TITLE:
A Lightweight Interpretable Machine Learning Framework for Parkinson Disease Detection with Feature Selection Technique
AUTHORS:
Husne Farah, Fahmida Islam, Mohammad Shorif Uddin
KEYWORDS:
Parkinson Disease, Feature Selection, Interpretable AI, Machine Learning
JOURNAL NAME:
Journal of Computer and Communications,
Vol.13 No.8,
August
28,
2025
ABSTRACT: A degenerative neurological condition called Parkinson disease (PD) that evolves progressively, making detection difficult. A neurologist requires a clear healthcare history from the patients, as well as periodic scans, to make the diagnostic. In recent years, AI-based computer-aided diagnostic (CAD) programs have outperformed simpler approaches mainly because of their capacity to predict irregularities in healthcare data. Despite, the intricacy of AI models frequently leads to their employment as “black boxes” that may cause distrust among physicians owing to an absence of transparency regarding decision-making. This study introduces an interpretable machine learning approach to solve these difficulties. This approach offers both regional and worldwide insights for the auxiliary diagnostic of PD while preserving excellent prediction accuracy. This investigation used 894 healthcare instances contained several optimized characteristics.
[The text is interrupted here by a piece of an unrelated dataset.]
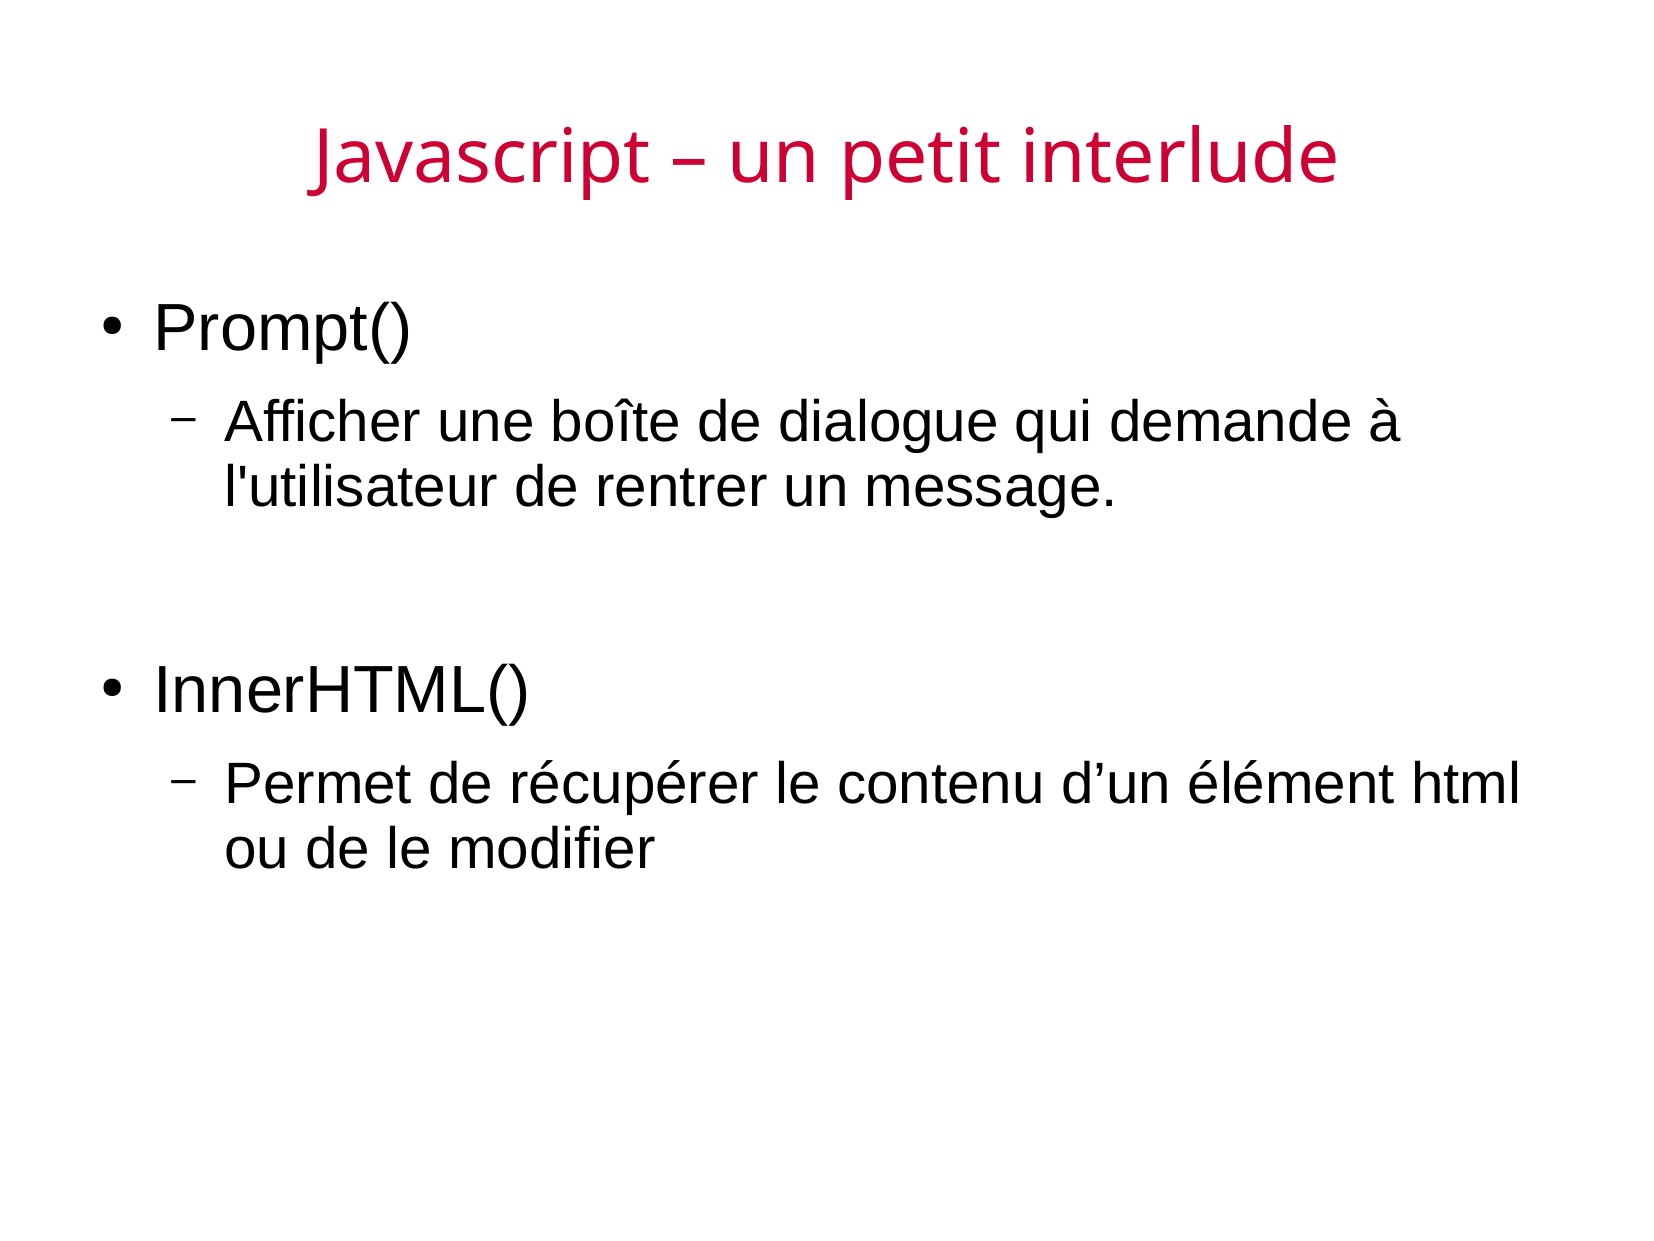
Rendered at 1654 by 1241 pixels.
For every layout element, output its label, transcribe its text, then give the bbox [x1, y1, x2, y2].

list Prompt() Afficher une boîte de dialogue qui demande à l'utilisateur de rentrer un message. InnerHTML() Permet de récupérer le contenu d’un élément html ou de le modifier [82, 290, 1571, 1010]
title Javascript – un petit interlude [82, 49, 1571, 257]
We used a two-stage data preparation strategy to manage extremes and equalize the data while preventing biased outcomes. We simulated multiple state-of-art ML models named boosting, voting and stacking with three features selectors such as mRMR, LDA, and PCA. Among these features selectors and models, the stacking + LDA approach provided the greatest accuracy of 100%. After that, two interpretable AI models named Local Interpretable Model-agnostic Explanations (LIME) and SHapely Adaptive Explanations (SHAP) are implemented for feature interpretability. This feature interpretability makes the proposed approach as a suitable candidate in medical sector.